Soixante-douze lettres (3/5)
Une autre nouvelle qui imagine un monde fonctionnant selon des lois différentes s'inspirant des superstitions du passé, ça fait penser à Omphalos du même auteur, mais en moins bien. J'ai apprécié l'idée que le sperme serait constitué non pas de spermatozoïdes, mais d'homoncules complètement préformés. Les hommes fourniraient ainsi la forme et les femmes le principe vital. De plus, les homoncules eux-mêmes contiendraient préformés dans leur petits testicules les homoncules du futur, et ce jusqu'à l'infini. Ou pas, puisque justement il est découvert qu'il ne reste plus que quelques générations possédant des testicules plein d'homoncules. Ce point de départ est très fun, mais hélas la narration n'en fait pas grand-chose. Il est essentiellement question de la tradition kabbalistique et des mots de pouvoir qui forment la base de la technologie de ce monde : les objets peuvent être animés par... les mots ? C'est tout un domaine de recherche, mais ce n'est aucunement détaillé ou développé. Le récit est long, très plat narrativement, et l'impression de tourner en rond est exacerbée par le flou concernant le fonctionnement de ce principe qui relève de la magie. Il n'y pas non plus de conclusion satisfaisante.
L'évolution de la science humaine (2/5)
Les humains sont dépassés par la science devenue incompréhensible des métahumains. J'apprécie l'idée mais elle n'est qu'à peine esquissée le temps de 4 pages.
L'enfer, quand Dieu n'est pas présent (2/5)
Choix de traduction étonnant pour le titre, sachant que la VO est Hell is the Absence of God (L'enfer est l'absence de Dieu, ou L'enfer, c'est l'absence de Dieu).

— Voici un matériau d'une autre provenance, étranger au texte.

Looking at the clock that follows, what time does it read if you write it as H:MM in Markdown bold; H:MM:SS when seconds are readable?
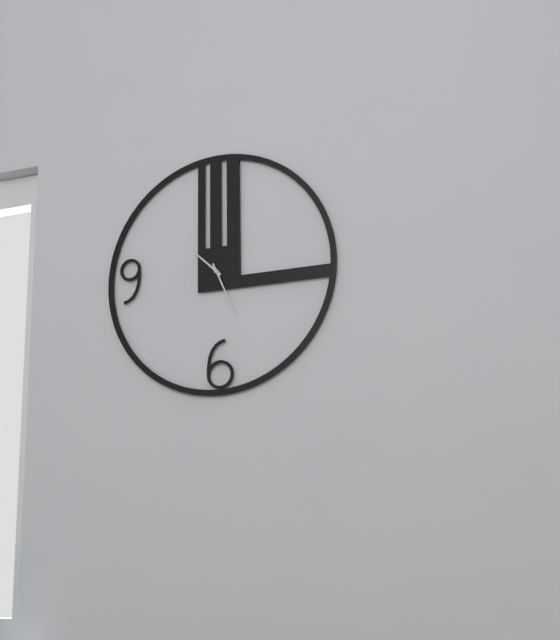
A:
**10:26**
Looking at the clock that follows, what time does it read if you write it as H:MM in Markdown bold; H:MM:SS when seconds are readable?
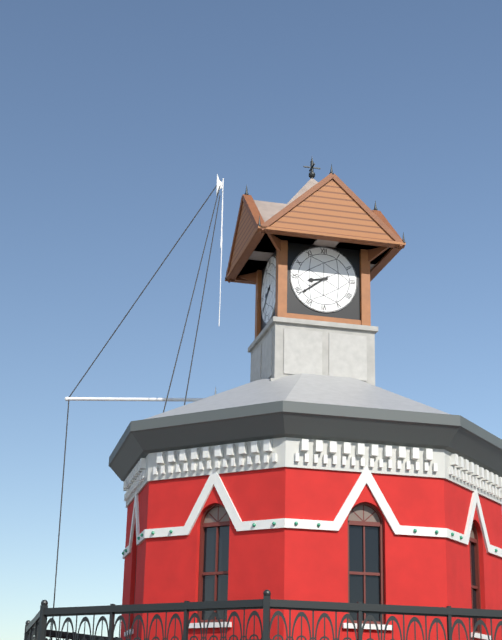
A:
**8:39**
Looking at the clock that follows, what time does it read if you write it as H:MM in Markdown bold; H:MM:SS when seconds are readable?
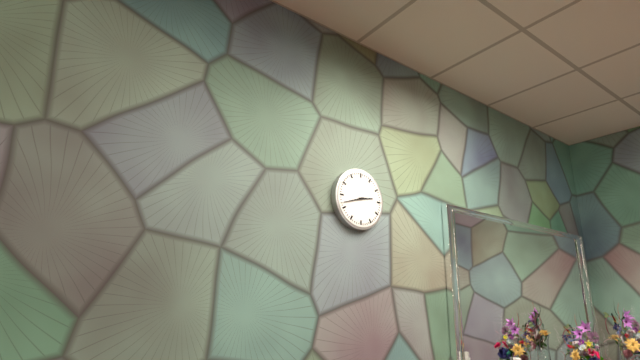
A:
**2:42**
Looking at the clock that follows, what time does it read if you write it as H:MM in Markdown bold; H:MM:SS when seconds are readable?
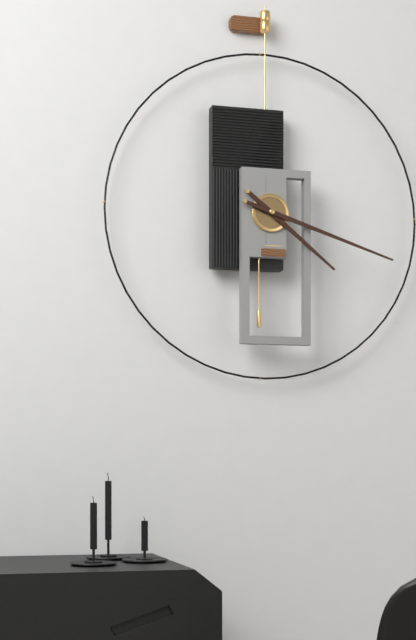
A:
**4:18**
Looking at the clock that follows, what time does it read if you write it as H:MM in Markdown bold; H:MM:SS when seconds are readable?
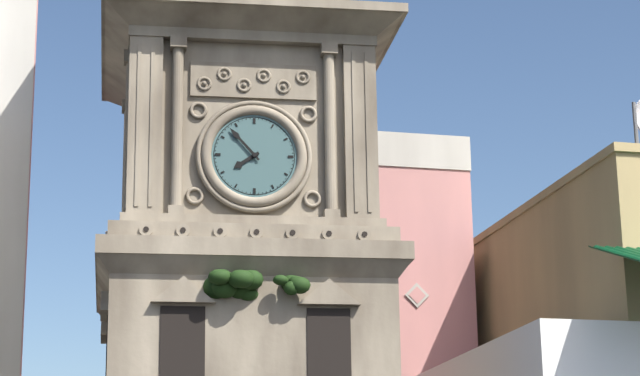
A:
**7:53**
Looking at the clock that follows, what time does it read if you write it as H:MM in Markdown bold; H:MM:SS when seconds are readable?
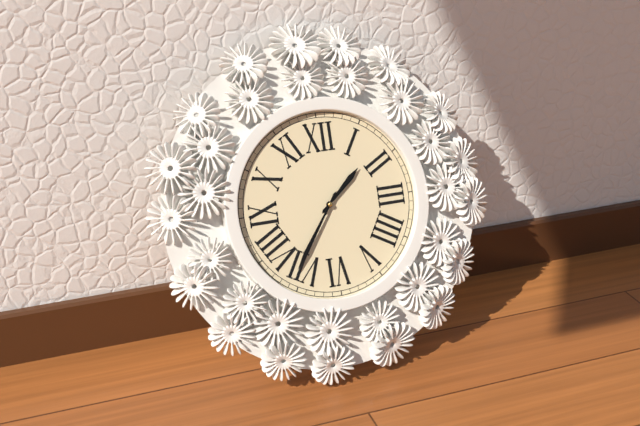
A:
**1:36**
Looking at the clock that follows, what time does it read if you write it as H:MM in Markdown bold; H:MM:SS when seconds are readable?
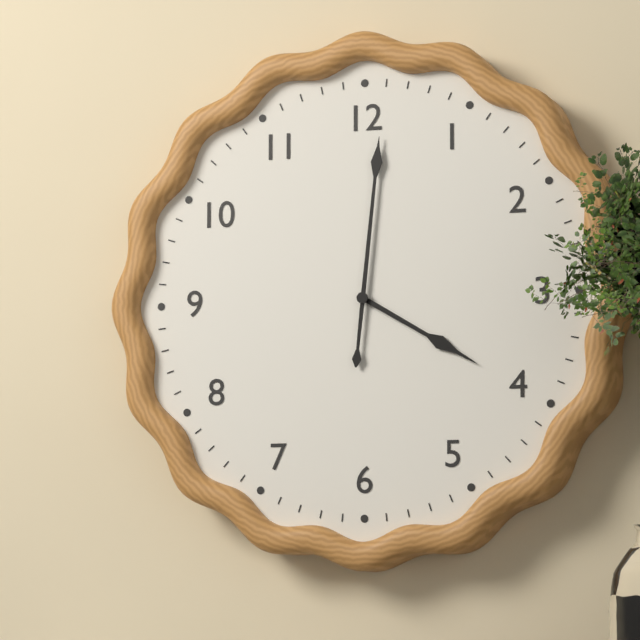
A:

Un point de départ prometteur et encore une fois proche d'Omphalos : Dieu existe, les anges existent, et quand ceux-ci descendent faire un tour sur Terre, ça fait boum, il y a des miracles et des guérisons, mais aussi plein de morts. La narration qui s'ensuit est en revanche particulièrement soporifique, j'ai lu en diagonale. Impossible de m'intéresser aux états d'esprit de ces quelques personnages fades qui cherchent leur place par rapport à Dieu.
Aimer ce que l'on voit : un documentaire (pas fini/5)
Une technologie facile à appliquer permet de désactiver la partie du cerveau qui perçoit la perception innée de la beauté, c'est-à-dire l'essentiel de ce qu'on considère la beauté, car celle-ci est un filtre biologique pour choisir un partenaire sexuel fertile et compatible. Bon point de départ, mais encore une fois ce qu'en fait Ted Chiang est soporifique. On comprend très rapidement l'idée, il reste ensuite 50 pages qui tournent en rond et racontent des banalités avec une écriture médiocre.